Back from ISWC
Trying to get back into the habit of posting here. I’m just back from two weeks of Semantic Web-related travel. First was roughly a week in northern Virginia for the International Semantic Web Conference, followed by a meeting of the SPARQL working group at the W3C Technical Plenary in Santa Clara, California. Lots of good stuff going on recently; I’ve tried to highlight some of it below.
Jesse presenting our Billion Triples Challenge work
Our work on RDF querying on supercomputers was recieved with much interest at the SSWS workshop. Lots of good questions were asked about the approach, and I hope I provided reasonable answers to them (though I think I could have done a better job in presenting the techniques to avoid some of the resulting confusion). The big news was that our Semantic Web Challenge entry (combining the parallel RDF query work, Jesse’s parallel RDFS materialization work, and Medha’s BitMat work) won in the Billion Triples track.
Jesse and I had some good conversations with Jacopo Urbani about his MapReduce-based reasoning system, its similarity to Jesse’s reasoning work, and the overlap with the parallel query answering work (in the context of extending their systems to handle more expressive reasoning).
Members of the SPARQL working group had what I thought was a good panel Q&A at ISWC about what’s coming in SPARQL 1.1. There was some good input (and criticism) of what we’ve got so far, and I hope we can follow up on many of the points made including the issues of efficient federated querying and atomicity versus full ACID trasactions (we discussed some of these issues at the meeting in Santa Clara).
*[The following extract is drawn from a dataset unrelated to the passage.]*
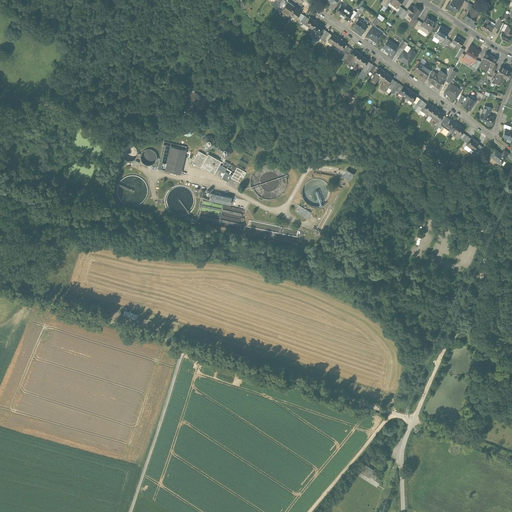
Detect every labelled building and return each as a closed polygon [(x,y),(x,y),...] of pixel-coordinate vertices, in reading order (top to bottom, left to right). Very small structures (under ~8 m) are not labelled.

The RDF indexing in Parliament (also presented at SSWS) looked interesting (especially the “average case analysis” that explains some of the tradeoffs of the design and why the design is good for many real-world datasets). Unfortunately, the SSWS proceedings seem to link mistakenly to a draft version of the paper. I’ve put some more thoughts on Parliament and its impact on our clustered RDF query engine on the Tetherless World blog: Parliament, storage density, and napkin math.
Leigh Dodds produced a good looking vocabulary at VoCamp DC for Describing SPARQL Extension Functions. Seems like it would mesh nicely with the SPARQL service descriptions we’re working on for SPARQL 1.1.
Expressing Statistics with RDF does a nice job of explaining how to use the SCOVO vocabulary to describe statistical data. I’ve been using SCOVO to encode statistical descriptions for the data.gov datasets with some success (though I hear the voiD folks are working on a less verbose way to do dataset descriptions).
Silk looks like a great tool to do linking between datasets, and something I hope we can look at for the data.gov RDF work.
Finally, while sitting in on the SPARQL meeting in Santa Clara, Dave Beckett designed a very nice diagram explaining the SPARQL 1.1 Query Execution Sequence. It captures the conceptual ordering of the operations involved in a SPARQL 1.1 query (including aggregates) and I assume maps nicely to many actual implementation (certainly it does to mine).